Há um ponto, entretanto, a ser considerado. O dispositivo do cânon citado refere-se a normatização da conferência episcopal. É ela, pois, competente, para legislar diferentemente no que toca à abstinência das sextas-feiras do ano. Nunca em relação ao jejum ou à abstinência da Quarta-feira de Cinzas e da Sexta-Feira Santa.
No Brasil, a CNBB, por delegação expressa, pois da Santa Sé mediante o cânon aludido, concedeu a faculdade ao fiel de, nas sextas-feiras do ano, inclusive durante a Quaresma, substituir a abstinência de carne por "alguma forma de penitência, principalmente obra de caridade ou exercício de piedade." (Legislação Complementar da CNBB)
Assim, salvo a abstinência da Quarta-feira de Cinzas e da Sexta-feira Santa (que devem ser observadas juntamente com o jejum: não basta "não comer carne", é preciso comer só uma refeição completa!), as demais, no Brasil, podem ser substituídas por outro tipo de mortificação ou penitência: renúncia a outro alimento, determinadas orações, atos de piedade ou caridade etc.
2) A abstinência de carne na Bíblia e na Tradição:
Como falamos, "jejum" em sentido amplo é gênero, do qual "abstinência" é espécie. Todas as referências bíblicas do jejum encaixam-se perfeitamente para a abstinência. Renunciar ao alimento, em si, ou a um alimento específico: ambos são, genericamente, jejuns. A sabedoria da Igreja intuiu, entretanto, que, dentre os alimentos a renunciar, a carne seria o mais adequado à nossa mentalidade, visto que é geralmente a parte nobre de nossas refeições. Também nela há um sentido místico, pois ela se identifica com o Verbo que "Se fez carne" e sofreu "na carne" por nossa salvação. Abster-se de carne implica em uma renúncia a um prato dos principais de nossa alimentação, e também em um lembrar-se sempre da santíssima carne de Jesus Cristo que por nós padeceu.
Existem muitas referências patrísticas ao jejum como um todo, no qual inclui-se, implicitamente, a abstinência de carne (bem como outras abstinências espirituais e corporais: de refrigerante, de álcool, de televisão, dos sentidos etc). São Leão Magno, Santo Agostinho, São Basílio de Cesaréia e São João Crisóstomo falam muito no jejum. Na Didaqué há também referências ao jejum e que englobam, claro, toda abstinência, principalmente de carne, pelo sentido espiritual que tem.

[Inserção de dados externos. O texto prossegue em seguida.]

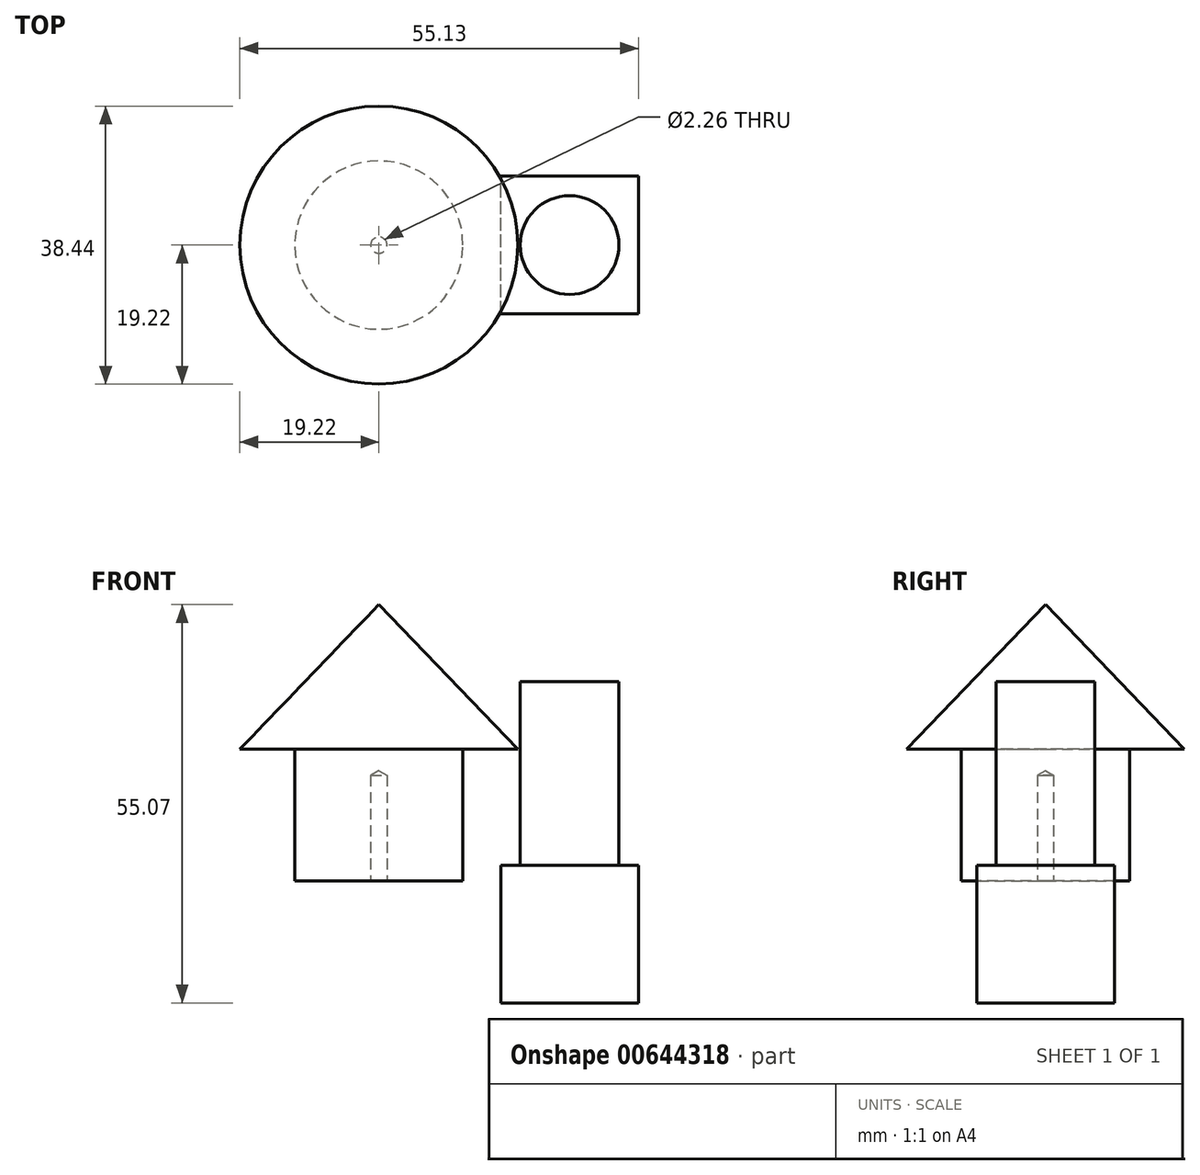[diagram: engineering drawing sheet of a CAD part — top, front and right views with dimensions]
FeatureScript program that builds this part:
annotation { "Feature Type Name" : "Feature", "Feature Type Description" : "" }
export const myFeature = defineFeature(function(context is Context, id is Id, definition is map)
    precondition{}
    {
        {
            var Q0;
            Q0=qCreatedBy(makeId("Top.planeOp"),FACE);
            var sketch = newSketch(context, id + "F0", { "sketchPlane" : qUnion([Q0])});
            skLineSegment(sketch, "E0.bottom", {"start": v(-9.53, -9.53) * mm, "end": v(9.53, -9.53) * mm});
            skLineSegment(sketch, "E0.top", {"start": v(-9.53, 9.53) * mm, "end": v(9.52, 9.53) * mm});
            skLineSegment(sketch, "E0.left", {"start": v(-9.53, -9.52) * mm, "end": v(-9.53, 9.53) * mm});
            skLineSegment(sketch, "E0.right", {"start": v(9.52, -9.52) * mm, "end": v(9.52, 9.53) * mm});
            skPoint(sketch, "E0.middle", {"position": v(0, 0) * mm});
            skSolve(sketch);
        }
        {
            var Q0;
            Q0 = qSketchRegion(id + "F0", true);
            extrude(context, id + "F1", {"entities" : qUnion([Q0]), "endBound" : BoundingType.SYMMETRIC, "depth" : 19.05 * mm, "offsetDistance" : 25.4 * mm});
        }
        {
            var Q0;
            Q0=makeQuery(id+"F1.opExtrude","CAP_FACE",FACE,{"disambiguationData":[OSD([sQuery(id+"F0.wireOp",EDGE,"E0.bottom"),sQuery(id+"F0.wireOp",EDGE,"E0.top"),sQuery(id+"F0.wireOp",EDGE,"E0.left"),sQuery(id+"F0.wireOp",EDGE,"E0.right")])],"isStart":false});
            var sketch = newSketch(context, id + "F2", { "sketchPlane" : qUnion([Q0])});
            skCircle(sketch, "E1", {"center": v(0, 0) * mm, "radius": 6.83 * mm});
            skSolve(sketch);
        }
        {
            var Q0;
            Q0 = qSketchRegion(id + "F2", true);
            extrude(context, id + "F3", {"entities" : qUnion([Q0]), "operationType" : NewBodyOperationType.ADD, "depth" : 25.4 * mm, "offsetDistance" : 25.4 * mm});
        }
        {
            var Q0;
            Q0=qCreatedBy(makeId("Front.planeOp"),FACE);
            var sketch = newSketch(context, id + "F4", { "sketchPlane" : qUnion([Q0])});
            skLineSegment(sketch, "E2", {"start": v(-26.38, 45.54) * mm, "end": v(-45.6, 25.56) * mm});
            skLineSegment(sketch, "E3", {"start": v(-45.6, 25.56) * mm, "end": v(-38.02, 25.56) * mm});
            skLineSegment(sketch, "E4", {"start": v(-38.02, 25.56) * mm, "end": v(-38.02, 7.32) * mm});
            skLineSegment(sketch, "E5", {"start": v(-38.02, 7.32) * mm, "end": v(-26.38, 7.32) * mm});
            skLineSegment(sketch, "E6", {"start": v(-26.38, 7.32) * mm, "end": v(-26.38, 45.54) * mm});
            skSolve(sketch);
        }
        {
            var Q0;
            Q0 = qSketchRegion(id + "F4", true);
            var Q1;
            Q1=sQuery(id+"F4.wireOp",EDGE,"E6");
            revolve(context, id + "F5", {"entities" : qUnion([Q0]), "axis" : qUnion([Q1]), "revolveType" : RevolveType.FULL});
        }
        {
            var Q0;
            Q0=makeQuery(id+"F5.opRevolve","SWEPT_FACE",FACE,{"disambiguationData":[OSD([sQuery(id+"F4.wireOp",EDGE,"E5")])]});
            var sketch = newSketch(context, id + "F6", { "sketchPlane" : qUnion([Q0])});
            skPoint(sketch, "E7", {"position": v(-26.38, 0) * mm});
            skSolve(sketch);
        }
        {
            var Q0;
            Q0=sQuery(id+"F6.wireOp",VERTEX,"E7");
            var Q1;
            Q1=makeQuery(id+"F5.opRevolve","SWEPT_BODY",BODY,{"disambiguationData":[OSD([sQuery(id+"F4.wireOp",EDGE,"E2"),sQuery(id+"F4.wireOp",EDGE,"E3"),sQuery(id+"F4.wireOp",EDGE,"E4"),sQuery(id+"F4.wireOp",EDGE,"E5"),sQuery(id+"F4.wireOp",EDGE,"E6")])]});
            hole(context, id + "F7", {"style" : HoleStyle.SIMPLE, "endStyle" : HoleEndStyle.BLIND, "standardTappedOrClearance" : lookupTablePath({ "standard" : "ANSI", "engagement" : "75%", "pitch" : "40 tpi", "size" : "#4", "type" : "Tapped" }), "standardBlindInLast" : lookupTablePath({ "standard" : "ANSI", "engagement" : "75%", "pitch" : "40 tpi", "size" : "#4", "type" : "Tapped" }), "holeDiameter" : 2.26 * mm, "majorDiameter" : 2.84 * mm, "showTappedDepth" : true, "holeDepth" : 14.6 * mm, "tappedDepth" : 12.7 * mm, "tapClearance" : 3, "locations" : qUnion([Q0]), "scope" : qUnion([Q1])});
        }
    });
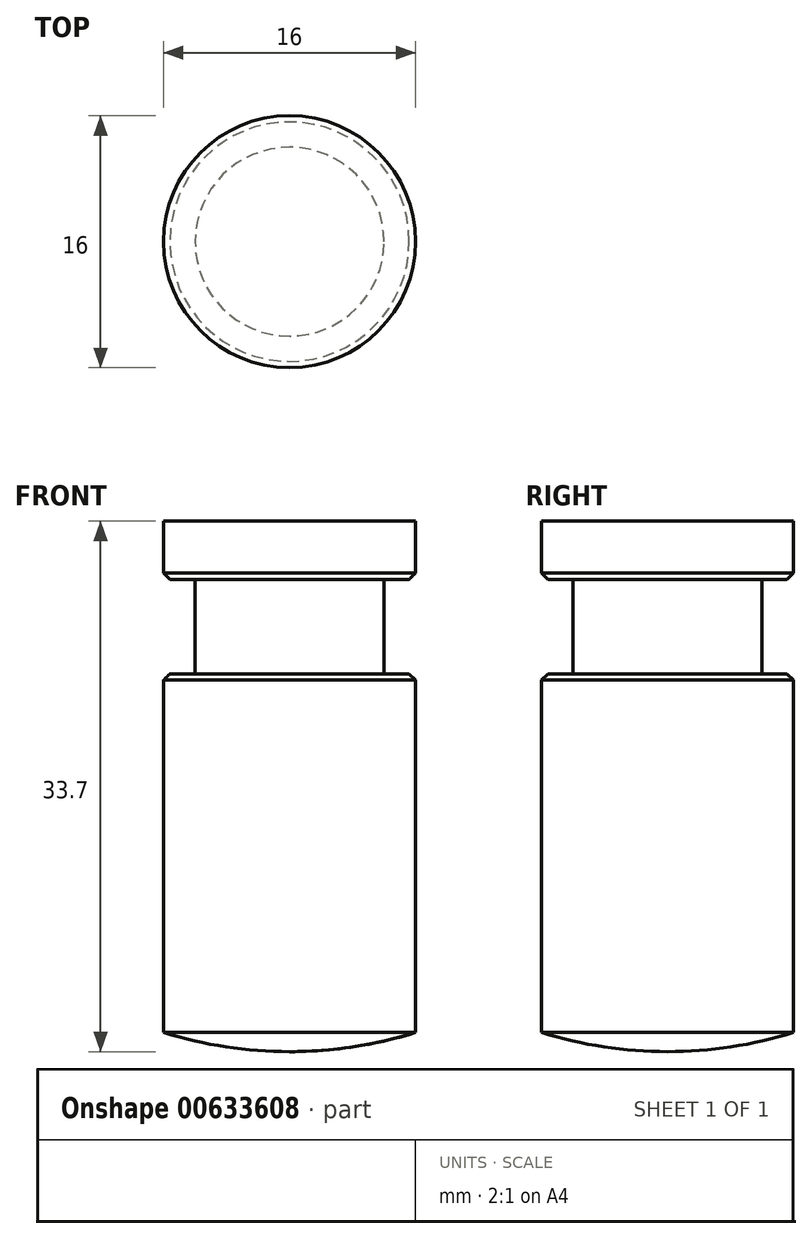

Não é a Bíblia ou a Tradição, todavia, que nos diz que não devemos comer carne em alguns dias especiais. Até porque esses dias foram fixados pela Igreja posteriormente. Deixar de comer carne não é uma doutrina, mas uma disciplina. Não pertence ao direito divino, mas ao direito humano eclesiástico. O que não significa que possamos deixar de obedecer, uma vez que estamos obrigados à observância da Lei da Igreja e não somente da Lei de Deus, por sermos súditos de sua autoridade, o Papa e os Bispos. Como lei humana que é, o Papa pode mudá-la a qualquer tempo. Não a obedecemos por estar na Bíblia, na Tradição ou por ser uma doutrina (até porque ela não é), e sim por assim ordenar a autoridade da Igreja.
Por outro lado, não se trata de um "comer peixe". Quem não quiser, não precisa comer peixe ou outro alimento de que não goste. A Igreja nunca mandou que se comesse peixe, mas que se deixasse de comer carne.
Espero ter contribuído. Tenha uma boa Semana Santa, e ofereça parte de sua abstinência por todos do Veritatis Splendor, para que saibamos sempre corresponder aos apelos de Deus em nossas vidas e em nosso apostolado, a serviço da Igreja e dos homens.